▸ **Trecho fornecido**:
- - - - -

A Subseção II Especializada em Dissídios Individuais (SBDI-2) do Tribunal Superior do Trabalho manteve decisão do Tribunal Regional da 9ª Região ao não aceitar como documentos novos, sentença da Justiça Federal e certidão do INSS expedidos após decisão do regional que negou reintegração a um funcionário do Banco Itaú S.A., demitido após 28 anos de serviço. Os documentos comprovariam o tempo de contribuição que faltava para que o funcionário tivesse reconhecida a estabilidade pré-aposentadoria.

O caso começa com uma ação trabalhista de abril de 2005, pela qual o bancário defendeu sua reintegração ao emprego, sob o argumento de que dispunha de estabilidade pré-aposentadoria prevista em convenção coletiva de sua categoria, em decorrência do cômputo do tempo de serviço. A Vara do Trabalho negou o pedido, sob o fundamento de que um outro requisito – o tempo de contribuição – não havia sido cumprido. O empregado recorreu ao Tribunal Regional da 9ª Região (PR), informando que o tempo de contribuição que faltava era objeto de outra ação, ajuizada na Justiça Federal em fevereiro de 2006, na qual postulava o reconhecimento do tempo de serviço rural, sob o regime de economia familiar. Com esse fundamento, defendeu a suspensão do processo trabalhista, até a conclusão da outra ação na Justiça Federal.

- - - - -

▸ **Registros fornecidos**:
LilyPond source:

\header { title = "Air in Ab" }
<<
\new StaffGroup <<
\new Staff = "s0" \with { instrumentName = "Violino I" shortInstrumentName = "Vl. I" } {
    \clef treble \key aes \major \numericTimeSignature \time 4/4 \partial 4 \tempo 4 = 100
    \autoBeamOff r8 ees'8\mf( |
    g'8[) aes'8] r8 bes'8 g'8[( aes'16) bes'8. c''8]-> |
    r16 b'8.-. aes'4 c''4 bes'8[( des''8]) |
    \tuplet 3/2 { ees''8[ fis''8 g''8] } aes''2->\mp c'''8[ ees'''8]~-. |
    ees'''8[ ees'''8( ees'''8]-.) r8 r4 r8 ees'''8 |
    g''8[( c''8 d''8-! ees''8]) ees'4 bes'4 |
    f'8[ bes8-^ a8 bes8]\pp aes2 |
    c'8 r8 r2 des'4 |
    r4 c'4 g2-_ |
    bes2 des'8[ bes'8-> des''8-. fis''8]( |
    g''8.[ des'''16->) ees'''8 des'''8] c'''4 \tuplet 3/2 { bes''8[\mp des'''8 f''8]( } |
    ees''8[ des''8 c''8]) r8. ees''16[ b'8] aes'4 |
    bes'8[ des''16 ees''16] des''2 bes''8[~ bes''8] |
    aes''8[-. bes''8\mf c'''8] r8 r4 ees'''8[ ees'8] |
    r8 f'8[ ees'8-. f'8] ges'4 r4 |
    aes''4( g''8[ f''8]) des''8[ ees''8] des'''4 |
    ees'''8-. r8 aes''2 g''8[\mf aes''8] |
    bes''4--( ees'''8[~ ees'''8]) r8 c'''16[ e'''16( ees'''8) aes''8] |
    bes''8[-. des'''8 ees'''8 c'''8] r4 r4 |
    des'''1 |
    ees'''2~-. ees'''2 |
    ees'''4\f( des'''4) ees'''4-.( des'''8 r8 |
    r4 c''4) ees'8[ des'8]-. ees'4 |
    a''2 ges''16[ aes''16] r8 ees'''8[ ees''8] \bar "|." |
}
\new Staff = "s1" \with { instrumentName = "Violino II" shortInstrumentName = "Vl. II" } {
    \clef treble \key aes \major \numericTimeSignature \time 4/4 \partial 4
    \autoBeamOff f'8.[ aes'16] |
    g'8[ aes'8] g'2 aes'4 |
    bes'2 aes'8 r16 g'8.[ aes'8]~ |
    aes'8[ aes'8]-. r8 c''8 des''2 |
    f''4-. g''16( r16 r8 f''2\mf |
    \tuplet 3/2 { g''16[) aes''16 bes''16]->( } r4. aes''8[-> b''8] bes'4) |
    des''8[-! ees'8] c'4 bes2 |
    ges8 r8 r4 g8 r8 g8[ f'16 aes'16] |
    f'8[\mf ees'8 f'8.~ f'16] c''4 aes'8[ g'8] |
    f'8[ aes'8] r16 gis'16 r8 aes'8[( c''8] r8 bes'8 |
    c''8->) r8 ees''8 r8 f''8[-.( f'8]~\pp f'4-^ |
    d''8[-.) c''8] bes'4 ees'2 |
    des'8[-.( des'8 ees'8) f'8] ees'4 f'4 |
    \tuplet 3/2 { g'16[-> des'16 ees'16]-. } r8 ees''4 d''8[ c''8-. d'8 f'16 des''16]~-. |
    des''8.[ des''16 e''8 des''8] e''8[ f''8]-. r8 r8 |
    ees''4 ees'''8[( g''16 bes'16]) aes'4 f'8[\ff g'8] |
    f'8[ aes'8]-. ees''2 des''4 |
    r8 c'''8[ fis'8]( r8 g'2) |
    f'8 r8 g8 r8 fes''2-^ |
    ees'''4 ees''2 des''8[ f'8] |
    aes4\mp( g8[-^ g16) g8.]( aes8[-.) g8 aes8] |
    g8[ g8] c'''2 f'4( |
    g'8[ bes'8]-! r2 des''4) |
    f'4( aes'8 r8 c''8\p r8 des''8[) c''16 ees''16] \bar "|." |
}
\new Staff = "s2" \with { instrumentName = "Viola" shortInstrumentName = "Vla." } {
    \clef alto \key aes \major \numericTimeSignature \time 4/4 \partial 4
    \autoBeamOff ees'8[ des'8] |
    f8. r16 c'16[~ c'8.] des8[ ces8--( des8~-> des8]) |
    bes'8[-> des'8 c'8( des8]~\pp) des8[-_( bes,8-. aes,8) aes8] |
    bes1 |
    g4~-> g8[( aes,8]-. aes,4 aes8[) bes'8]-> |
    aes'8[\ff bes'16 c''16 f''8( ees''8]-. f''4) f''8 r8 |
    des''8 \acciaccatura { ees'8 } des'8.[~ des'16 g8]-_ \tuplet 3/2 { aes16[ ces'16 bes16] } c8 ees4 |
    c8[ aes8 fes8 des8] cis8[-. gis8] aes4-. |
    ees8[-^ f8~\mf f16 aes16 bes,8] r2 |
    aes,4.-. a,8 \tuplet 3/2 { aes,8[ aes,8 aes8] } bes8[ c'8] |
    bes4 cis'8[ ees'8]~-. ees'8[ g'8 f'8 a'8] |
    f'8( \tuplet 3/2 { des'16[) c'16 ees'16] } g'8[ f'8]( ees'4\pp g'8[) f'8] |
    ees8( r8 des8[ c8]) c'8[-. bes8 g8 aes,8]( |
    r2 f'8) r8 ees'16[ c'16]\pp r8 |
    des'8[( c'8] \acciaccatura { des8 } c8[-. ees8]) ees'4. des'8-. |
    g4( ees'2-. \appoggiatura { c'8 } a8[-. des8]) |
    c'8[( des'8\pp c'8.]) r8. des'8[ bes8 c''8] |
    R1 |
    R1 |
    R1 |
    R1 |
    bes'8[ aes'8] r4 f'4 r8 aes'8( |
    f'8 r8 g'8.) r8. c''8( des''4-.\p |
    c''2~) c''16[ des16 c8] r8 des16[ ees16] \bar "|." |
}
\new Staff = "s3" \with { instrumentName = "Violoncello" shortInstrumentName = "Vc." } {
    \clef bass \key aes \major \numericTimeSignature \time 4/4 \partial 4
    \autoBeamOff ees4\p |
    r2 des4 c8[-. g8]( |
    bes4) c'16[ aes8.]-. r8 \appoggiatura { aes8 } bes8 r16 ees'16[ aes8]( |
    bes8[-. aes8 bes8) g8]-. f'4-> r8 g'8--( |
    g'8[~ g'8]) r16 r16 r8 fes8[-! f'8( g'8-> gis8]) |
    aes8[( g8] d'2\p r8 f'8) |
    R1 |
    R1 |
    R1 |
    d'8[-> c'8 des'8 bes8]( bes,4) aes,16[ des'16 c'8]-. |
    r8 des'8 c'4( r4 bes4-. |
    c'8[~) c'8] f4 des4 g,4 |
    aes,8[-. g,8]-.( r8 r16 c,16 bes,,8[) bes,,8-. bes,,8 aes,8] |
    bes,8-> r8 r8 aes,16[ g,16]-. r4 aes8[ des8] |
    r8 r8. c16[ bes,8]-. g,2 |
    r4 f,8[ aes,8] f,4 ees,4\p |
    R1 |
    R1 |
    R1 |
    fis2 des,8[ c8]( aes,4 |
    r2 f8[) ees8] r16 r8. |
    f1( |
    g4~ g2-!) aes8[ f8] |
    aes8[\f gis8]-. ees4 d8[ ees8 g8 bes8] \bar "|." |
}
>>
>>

- - - - -

▸ **Enunciado da tarefa**: Copie do trecho fornecido a passagem que começa nas palavras "A Subseção II" e termina logo após "a estabilidade pré-aposentadoria.". Os registros foram obtidos de uma fonte diferente da do trecho.

▸ **Resultado do exercício**:
A Subseção II Especializada em Dissídios Individuais (SBDI-2) do Tribunal Superior do Trabalho manteve decisão do Tribunal Regional da 9ª Região ao não aceitar como documentos novos, sentença da Justiça Federal e certidão do INSS expedidos após decisão do regional que negou reintegração a um funcionário do Banco Itaú S.A., demitido após 28 anos de serviço. Os documentos comprovariam o tempo de contribuição que faltava para que o funcionário tivesse reconhecida a estabilidade pré-aposentadoria.